From an interview perspective, this level signals: “I can own the Gen AI layer of your product end-to-end.” It is a niche skill set today, but it is increasingly valuable, both for companies building Gen AI-native products and for companies that know they will eventually need this capability and want someone who can lead the charge when the time comes.
Where Does This Leave You?
Most companies evaluating engineers right now are looking for solid Level 1 fluency as a baseline and Level 2 capability as a differentiator. Level 3 is a significant bonus and must-have for roles where Gen AI is central to the product, but it is not yet a universal expectation.
The practical implication is this: if you are not yet comfortable at Level 2, that is where your learning investment should go.
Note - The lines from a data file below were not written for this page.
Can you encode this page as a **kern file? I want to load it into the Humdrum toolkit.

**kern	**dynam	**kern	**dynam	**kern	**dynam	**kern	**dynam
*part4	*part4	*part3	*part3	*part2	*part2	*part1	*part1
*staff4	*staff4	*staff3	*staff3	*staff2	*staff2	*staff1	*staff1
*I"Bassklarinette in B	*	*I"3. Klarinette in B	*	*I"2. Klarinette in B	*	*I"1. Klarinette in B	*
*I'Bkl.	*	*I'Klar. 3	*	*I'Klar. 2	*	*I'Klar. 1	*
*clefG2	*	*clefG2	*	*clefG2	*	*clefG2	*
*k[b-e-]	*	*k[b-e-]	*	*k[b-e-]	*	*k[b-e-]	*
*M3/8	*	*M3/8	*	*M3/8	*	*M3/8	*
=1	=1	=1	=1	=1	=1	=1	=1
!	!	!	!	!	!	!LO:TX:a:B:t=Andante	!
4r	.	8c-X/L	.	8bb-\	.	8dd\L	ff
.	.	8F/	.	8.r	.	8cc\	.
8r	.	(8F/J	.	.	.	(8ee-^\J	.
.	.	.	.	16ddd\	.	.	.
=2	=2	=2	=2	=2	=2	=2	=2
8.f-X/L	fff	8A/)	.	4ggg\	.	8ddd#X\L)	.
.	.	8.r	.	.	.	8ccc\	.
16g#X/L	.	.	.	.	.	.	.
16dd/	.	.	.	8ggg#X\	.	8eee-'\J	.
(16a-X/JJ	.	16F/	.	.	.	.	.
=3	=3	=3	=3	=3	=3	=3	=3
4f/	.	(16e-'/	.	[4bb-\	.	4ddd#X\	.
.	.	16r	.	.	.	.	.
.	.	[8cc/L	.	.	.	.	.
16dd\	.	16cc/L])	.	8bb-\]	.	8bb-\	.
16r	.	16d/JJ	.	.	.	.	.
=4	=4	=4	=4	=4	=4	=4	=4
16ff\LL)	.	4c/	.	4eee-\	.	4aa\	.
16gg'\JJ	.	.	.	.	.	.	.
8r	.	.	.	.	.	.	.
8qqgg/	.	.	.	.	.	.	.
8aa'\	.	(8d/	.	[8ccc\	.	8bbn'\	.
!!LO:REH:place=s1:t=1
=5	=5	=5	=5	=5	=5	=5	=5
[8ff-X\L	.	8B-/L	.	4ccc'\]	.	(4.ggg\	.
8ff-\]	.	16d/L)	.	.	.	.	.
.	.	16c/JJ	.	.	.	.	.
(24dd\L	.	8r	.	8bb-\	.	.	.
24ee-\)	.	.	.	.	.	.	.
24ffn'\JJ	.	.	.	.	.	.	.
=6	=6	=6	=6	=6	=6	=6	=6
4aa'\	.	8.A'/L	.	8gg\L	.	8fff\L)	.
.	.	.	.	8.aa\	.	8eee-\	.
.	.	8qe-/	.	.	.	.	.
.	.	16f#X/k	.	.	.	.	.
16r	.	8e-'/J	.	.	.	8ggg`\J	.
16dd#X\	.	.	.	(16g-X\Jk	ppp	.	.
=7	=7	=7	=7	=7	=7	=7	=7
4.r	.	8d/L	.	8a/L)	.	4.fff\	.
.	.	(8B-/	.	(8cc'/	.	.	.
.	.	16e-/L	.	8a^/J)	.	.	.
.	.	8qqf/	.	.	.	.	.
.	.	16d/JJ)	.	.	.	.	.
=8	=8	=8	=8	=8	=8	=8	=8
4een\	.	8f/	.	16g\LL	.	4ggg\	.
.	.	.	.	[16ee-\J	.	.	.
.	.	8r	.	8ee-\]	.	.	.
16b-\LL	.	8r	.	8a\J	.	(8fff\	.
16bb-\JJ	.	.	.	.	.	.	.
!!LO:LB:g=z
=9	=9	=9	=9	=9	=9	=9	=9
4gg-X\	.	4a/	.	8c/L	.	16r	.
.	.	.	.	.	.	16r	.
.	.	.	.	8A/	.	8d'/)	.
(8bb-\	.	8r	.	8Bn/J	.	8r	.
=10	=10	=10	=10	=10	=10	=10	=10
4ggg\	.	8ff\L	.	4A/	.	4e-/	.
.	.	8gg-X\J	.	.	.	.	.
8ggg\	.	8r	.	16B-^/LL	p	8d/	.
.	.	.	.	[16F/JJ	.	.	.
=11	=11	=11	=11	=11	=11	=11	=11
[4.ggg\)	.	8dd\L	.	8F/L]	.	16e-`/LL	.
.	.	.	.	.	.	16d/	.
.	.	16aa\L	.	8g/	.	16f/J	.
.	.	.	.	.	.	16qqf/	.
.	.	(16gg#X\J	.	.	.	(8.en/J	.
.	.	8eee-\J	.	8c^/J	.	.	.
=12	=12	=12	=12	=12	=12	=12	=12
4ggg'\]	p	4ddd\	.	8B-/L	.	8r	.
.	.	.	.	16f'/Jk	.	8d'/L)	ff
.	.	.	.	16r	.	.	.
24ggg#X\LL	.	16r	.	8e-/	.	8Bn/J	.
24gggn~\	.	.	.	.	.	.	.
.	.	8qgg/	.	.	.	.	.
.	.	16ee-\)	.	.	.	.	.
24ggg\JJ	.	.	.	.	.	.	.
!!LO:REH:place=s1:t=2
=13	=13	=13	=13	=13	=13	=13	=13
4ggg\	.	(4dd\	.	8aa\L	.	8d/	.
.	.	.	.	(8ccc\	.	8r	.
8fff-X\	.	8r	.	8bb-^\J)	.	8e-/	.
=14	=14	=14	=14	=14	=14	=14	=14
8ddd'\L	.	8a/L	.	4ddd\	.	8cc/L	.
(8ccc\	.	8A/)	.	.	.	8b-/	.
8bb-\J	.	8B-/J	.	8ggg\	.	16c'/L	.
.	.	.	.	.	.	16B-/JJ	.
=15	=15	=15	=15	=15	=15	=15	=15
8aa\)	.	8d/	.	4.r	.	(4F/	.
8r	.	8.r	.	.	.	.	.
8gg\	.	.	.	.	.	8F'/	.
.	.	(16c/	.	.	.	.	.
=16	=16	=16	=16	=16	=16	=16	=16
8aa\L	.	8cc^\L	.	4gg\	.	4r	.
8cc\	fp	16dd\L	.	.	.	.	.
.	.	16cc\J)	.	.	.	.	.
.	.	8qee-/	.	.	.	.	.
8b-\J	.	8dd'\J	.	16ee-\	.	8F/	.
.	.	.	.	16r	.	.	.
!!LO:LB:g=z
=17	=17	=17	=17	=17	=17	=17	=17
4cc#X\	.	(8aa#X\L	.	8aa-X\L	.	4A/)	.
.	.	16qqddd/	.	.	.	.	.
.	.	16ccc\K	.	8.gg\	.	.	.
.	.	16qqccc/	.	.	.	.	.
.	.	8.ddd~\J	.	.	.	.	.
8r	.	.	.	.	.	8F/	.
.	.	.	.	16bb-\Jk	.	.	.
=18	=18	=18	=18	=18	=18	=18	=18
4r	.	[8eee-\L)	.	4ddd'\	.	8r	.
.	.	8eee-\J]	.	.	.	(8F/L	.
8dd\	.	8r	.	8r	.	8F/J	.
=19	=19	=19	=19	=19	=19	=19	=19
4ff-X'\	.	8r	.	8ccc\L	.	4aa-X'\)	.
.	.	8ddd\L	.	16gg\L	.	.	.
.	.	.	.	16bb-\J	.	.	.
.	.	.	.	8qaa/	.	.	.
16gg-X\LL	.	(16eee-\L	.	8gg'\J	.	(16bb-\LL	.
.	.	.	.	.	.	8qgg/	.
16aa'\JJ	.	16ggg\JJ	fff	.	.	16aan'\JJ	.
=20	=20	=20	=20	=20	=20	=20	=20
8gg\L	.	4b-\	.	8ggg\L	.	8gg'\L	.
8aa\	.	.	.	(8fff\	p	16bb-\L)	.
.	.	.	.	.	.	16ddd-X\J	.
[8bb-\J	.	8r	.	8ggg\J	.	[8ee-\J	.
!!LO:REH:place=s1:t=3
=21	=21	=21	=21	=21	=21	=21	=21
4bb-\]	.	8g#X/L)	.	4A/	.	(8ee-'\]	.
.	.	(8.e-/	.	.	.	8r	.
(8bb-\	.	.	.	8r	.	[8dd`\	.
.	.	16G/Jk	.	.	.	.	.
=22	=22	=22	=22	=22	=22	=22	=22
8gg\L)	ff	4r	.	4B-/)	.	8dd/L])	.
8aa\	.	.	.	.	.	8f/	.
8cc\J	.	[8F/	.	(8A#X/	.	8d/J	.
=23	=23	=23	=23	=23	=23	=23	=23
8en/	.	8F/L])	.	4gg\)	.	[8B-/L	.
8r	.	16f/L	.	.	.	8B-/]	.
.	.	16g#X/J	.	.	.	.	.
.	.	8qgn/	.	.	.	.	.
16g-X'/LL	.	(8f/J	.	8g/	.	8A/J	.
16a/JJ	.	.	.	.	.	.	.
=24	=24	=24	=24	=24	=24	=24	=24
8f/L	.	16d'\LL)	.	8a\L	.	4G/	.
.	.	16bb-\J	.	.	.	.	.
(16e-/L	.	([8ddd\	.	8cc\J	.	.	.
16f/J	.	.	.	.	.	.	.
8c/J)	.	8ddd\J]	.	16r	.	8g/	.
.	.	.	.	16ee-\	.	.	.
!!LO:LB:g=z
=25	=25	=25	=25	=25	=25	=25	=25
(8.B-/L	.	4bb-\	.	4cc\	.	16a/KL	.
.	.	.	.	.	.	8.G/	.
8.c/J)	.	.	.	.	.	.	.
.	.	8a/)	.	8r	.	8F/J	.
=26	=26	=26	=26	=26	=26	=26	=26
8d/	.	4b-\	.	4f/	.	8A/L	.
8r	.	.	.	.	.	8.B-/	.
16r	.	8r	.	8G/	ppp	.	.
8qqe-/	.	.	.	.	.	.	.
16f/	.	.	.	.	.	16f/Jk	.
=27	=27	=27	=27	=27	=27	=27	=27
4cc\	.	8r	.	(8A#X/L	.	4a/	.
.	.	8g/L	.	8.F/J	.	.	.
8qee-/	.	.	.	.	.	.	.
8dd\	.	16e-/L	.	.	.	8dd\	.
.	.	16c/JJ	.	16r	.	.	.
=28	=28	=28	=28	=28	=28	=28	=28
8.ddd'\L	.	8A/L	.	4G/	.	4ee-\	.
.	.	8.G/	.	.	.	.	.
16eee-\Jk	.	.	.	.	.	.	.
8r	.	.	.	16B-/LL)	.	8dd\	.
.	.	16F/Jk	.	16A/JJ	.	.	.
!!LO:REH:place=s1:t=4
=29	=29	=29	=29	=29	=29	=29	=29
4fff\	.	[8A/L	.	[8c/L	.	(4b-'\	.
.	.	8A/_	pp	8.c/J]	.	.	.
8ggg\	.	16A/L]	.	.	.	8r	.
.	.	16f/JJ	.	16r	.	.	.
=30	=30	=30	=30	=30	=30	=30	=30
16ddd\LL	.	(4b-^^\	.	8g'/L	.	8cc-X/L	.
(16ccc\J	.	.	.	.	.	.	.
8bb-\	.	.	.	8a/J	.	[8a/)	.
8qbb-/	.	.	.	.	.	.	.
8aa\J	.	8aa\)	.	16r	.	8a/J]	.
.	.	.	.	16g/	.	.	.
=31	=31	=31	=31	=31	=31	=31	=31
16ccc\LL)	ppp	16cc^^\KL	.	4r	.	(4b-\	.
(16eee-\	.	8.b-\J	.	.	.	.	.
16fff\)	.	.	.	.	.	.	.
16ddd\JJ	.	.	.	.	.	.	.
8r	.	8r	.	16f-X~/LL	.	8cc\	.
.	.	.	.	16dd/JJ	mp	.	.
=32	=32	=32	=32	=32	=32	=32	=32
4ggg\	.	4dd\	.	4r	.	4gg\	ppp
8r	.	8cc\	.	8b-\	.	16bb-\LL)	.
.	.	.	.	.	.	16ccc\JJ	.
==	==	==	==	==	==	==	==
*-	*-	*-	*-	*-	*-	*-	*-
The theoretical knowledge required to reach Level 2 is accessible: good documentation, hands-on experimentation, and AI-assisted learning can get you there faster than you might expect. The key is not just reading about RAG or agents in the abstract, but actually building something with them, even if it is small and internal. Start with something very abstract in the local environment, where you can drag-n-drop components and see how they work together (Flowise, n8n). Next, try to convert those prototypes into code (LangGraph, Strands SDK, OpenAI Agents SDK). Next, try to launch it with the help of cloud providers.
Level 3 is a longer journey, and the honest answer is that not every engineer needs to be there. But understanding what it involves and being able to speak intelligently about the challenges already puts you ahead of most candidates in an interview room … for now.